Rock & Roll Hall Of Fame Debuts New Beatles Exhibit
Wednesday, June 8, 2011
John Lennon's 1979 Yamaha Upright Piano
CLEVELAND (WLS) - The Rock and Roll Hall of Fame and Museum’s first redesign in its 15-year history is nearly complete and includes several vibrant new exhibit spaces, state-of-the-art interactive technology and lighting, improved way-finding and hundreds of new artifacts, including the most comprehensive collection of Beatles’ items; a number of which are on display to the public for the first time.
“The Rock Hall’s extensive redesign includes the most comprehensive, artifact-driven Beatles exhibit in the world,” said Jim Henke, the Museum’s Vice President of Exhibitions. “For many years now, we have been fortunate to have a great relationship with Yoko Ono, which enabled us to have many John Lennon artifacts. This time around, we were able to work with Ringo Starr and with George Harrison’s estate, so they are well-represented in the exhibit. We also worked with some collectors who had other key Beatles pieces, and before we knew it, we had an absolutely incredible collection.”
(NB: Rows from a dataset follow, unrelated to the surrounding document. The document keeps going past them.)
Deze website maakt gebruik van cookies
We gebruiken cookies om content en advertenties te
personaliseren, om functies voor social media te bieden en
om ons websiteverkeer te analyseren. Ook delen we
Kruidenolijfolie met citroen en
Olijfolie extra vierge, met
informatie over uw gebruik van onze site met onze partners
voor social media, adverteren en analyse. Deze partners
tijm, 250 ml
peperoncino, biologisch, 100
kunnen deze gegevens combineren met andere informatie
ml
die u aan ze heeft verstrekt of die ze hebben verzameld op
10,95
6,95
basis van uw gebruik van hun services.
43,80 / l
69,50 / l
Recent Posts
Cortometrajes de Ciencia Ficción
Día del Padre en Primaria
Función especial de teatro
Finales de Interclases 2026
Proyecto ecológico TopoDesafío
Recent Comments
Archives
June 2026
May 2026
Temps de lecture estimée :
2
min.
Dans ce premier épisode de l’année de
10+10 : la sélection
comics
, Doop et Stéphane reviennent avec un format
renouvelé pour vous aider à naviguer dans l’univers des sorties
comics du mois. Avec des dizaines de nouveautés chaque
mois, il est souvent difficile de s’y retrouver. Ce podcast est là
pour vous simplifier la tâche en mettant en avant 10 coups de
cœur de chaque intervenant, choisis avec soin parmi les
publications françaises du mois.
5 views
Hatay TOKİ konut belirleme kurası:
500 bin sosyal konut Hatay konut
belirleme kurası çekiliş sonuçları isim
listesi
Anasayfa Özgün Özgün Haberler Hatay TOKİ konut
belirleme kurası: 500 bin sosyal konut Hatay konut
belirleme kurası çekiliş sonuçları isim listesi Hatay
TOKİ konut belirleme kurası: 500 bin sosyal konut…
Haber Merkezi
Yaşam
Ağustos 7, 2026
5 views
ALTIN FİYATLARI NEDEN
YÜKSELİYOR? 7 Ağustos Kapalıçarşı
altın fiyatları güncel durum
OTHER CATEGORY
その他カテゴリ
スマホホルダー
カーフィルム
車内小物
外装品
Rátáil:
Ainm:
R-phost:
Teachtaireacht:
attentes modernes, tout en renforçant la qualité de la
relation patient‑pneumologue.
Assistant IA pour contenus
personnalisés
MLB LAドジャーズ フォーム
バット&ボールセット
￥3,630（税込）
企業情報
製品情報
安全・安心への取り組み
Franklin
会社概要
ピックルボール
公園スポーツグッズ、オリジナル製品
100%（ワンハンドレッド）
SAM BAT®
The new Beatles exhibit is the crown jewel of an extensive museum restructuring that has three primary goals: to improve the visitor experience via enhanced way-finding, to tell the story of rock and roll in a more chronological fashion and to upgrade all Museum exhibits to state-of-the-art technology.
BEATLES EXHIBIT HIGHLIGHTS
The exhibit includes nearly 70 artifacts, including a few that have not been exhibited before:
-George Harrison’s striped suit from the 1966 US tour
-Ringo Starr’s red military-style jacket from the “Strawberry Fields Forever” promo film
-John Lennon’s black wool coat worn in Help!
-Paul McCartney’s handwritten arrangement for “Birthday”
Additional highlights include:
-John Lennon’s Gibson J-160E acoustic guitar. Lennon used this guitar to record “Norwegian Wood” and “Give Peace a Chance” and numerous other classics.
-George Harrison’s Rickenbacker 425 electric guitar. Harrison purchased the guitar in 1963 on his first visit to the U.S. He played it throughout the fall of 1963.
-Ringo Starr’s “drop-T” Beatles logo drum head from the kit he used on the Ed Sullivan Show in February 1964
-Paul McCartney’s jacket from Help!
-A page from Stuart Sutcliffe’s sketch pad that shows his self-portraits, his illustration of John Lennon and Lennon’s illustration of Sutcliffe.